Several years after the death of my paternal grandfather, I had a really quite vivid dream about him.
For most of his life he was a tenant farmer near Northampton, working in the village where my family had lived since, roughly, the Norman Invasion of 1066. But he, my grandmother, my father and my aunt didn't have enough money to be able to afford to live in the village too.
I dreamt I was walking along a particular stretch of road with fields on both sides. It's a long, straight stretch of road which dips down quite steeply and which my father used to enjoy tearing along on his bike when he was a child.
As I'm walking along, I see an old tractor by the side of the road and, close by, there is a man leaning on the wall while eating a small lunch.
I ambled over and said hello. And we chatted.
I found out he had a son, who was a bit of a tearaway, and a daughter, who was a bit of a bookworm, and they lived just over the hill. Many of the details of the dream now elude me, but we must have talked for about 15 minutes while he told me about his life.
It was only when I walked away that I realised who has was. He was wearing a long leather coat that my father later owned and then passed onto me.

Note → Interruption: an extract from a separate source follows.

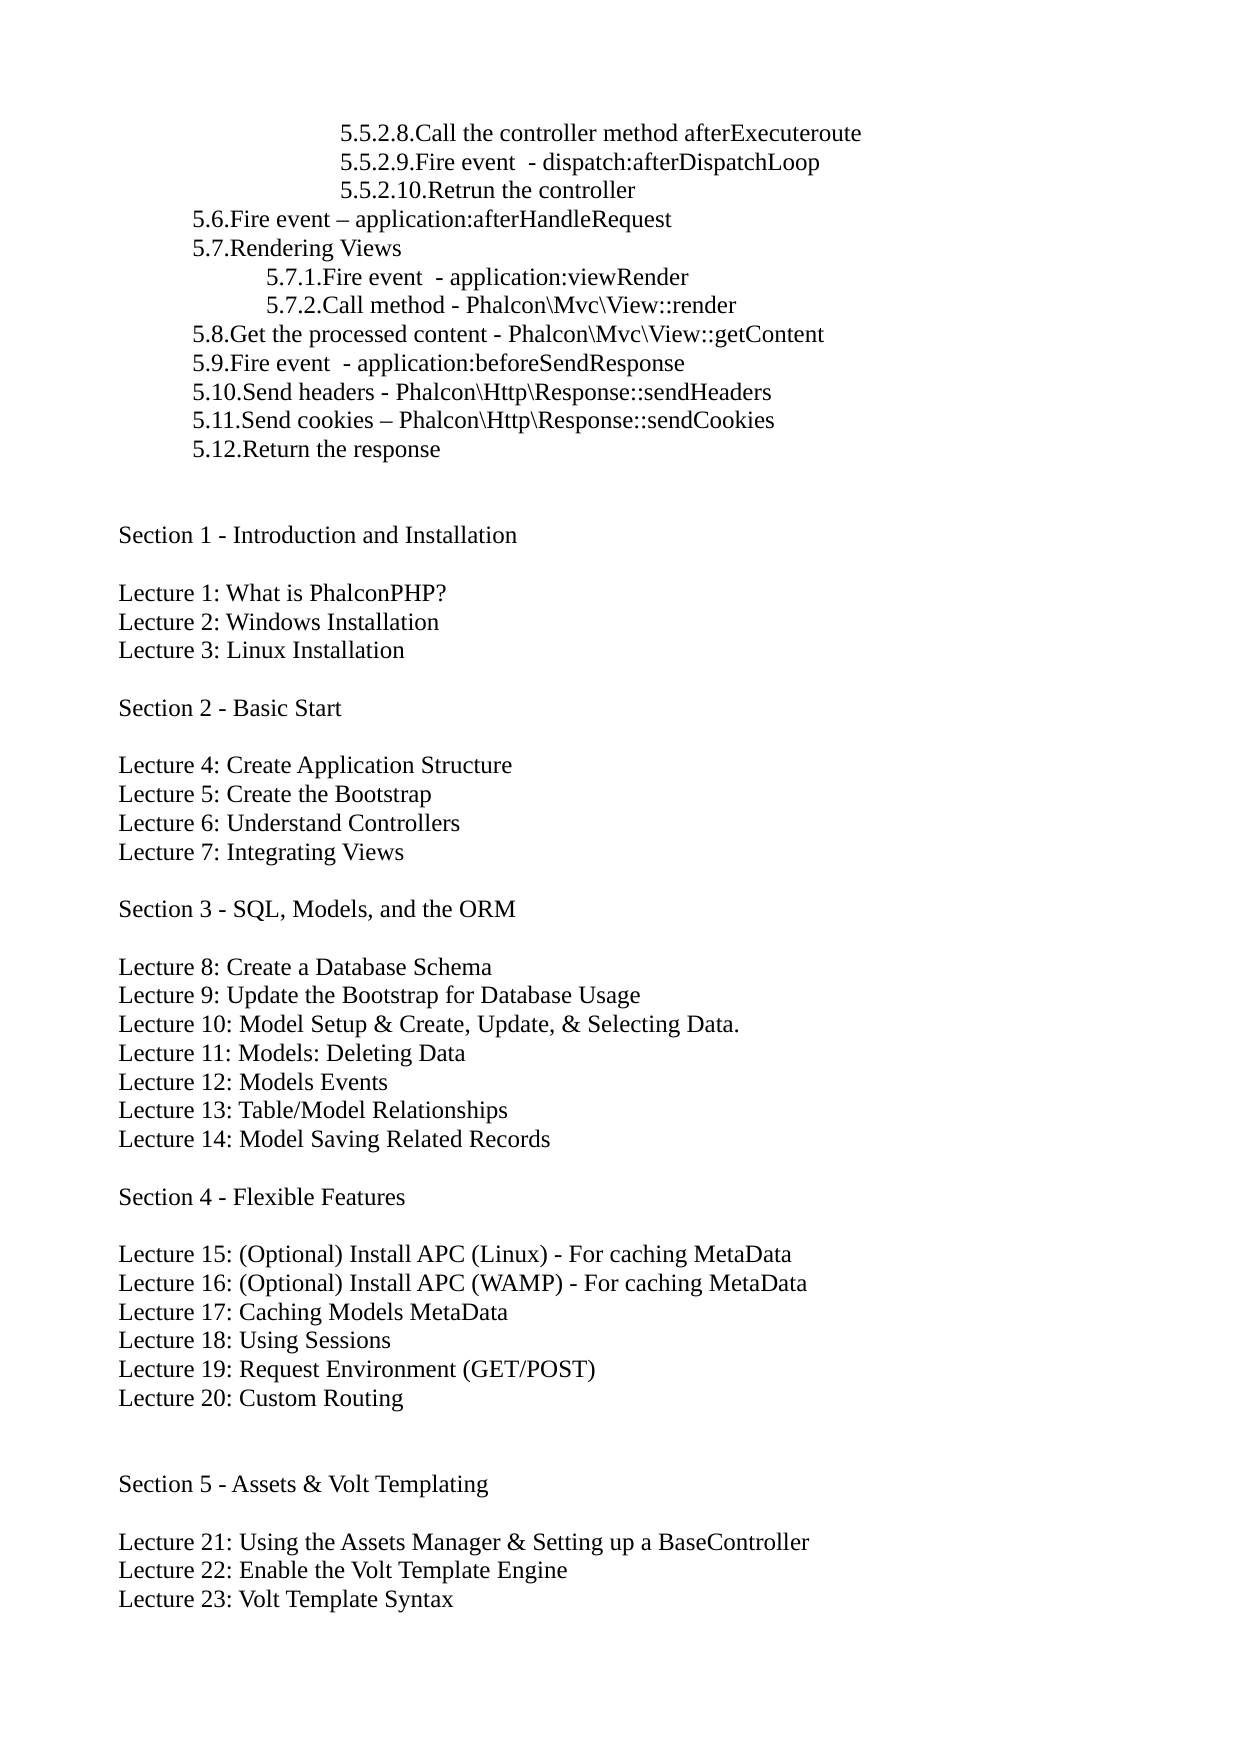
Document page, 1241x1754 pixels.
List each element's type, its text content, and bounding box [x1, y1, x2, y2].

But by the time I'd realised and turned around, he was driving off in the tractor.
And then I woke up in tears.
It had been about three years since the death of my grandfather, who had been suffering from alzheimers and whose death still shocked me quite profoundly. He wasn't exactly the nicest man you could imagine, giving my dad the strap whenever he misbehaved and not treating my gran very nicely either.
But he was still my grandfather. And that dream, I believe, was just a way of saying goodbye, but deep down I knew that I'd never really known him properly when he was alive.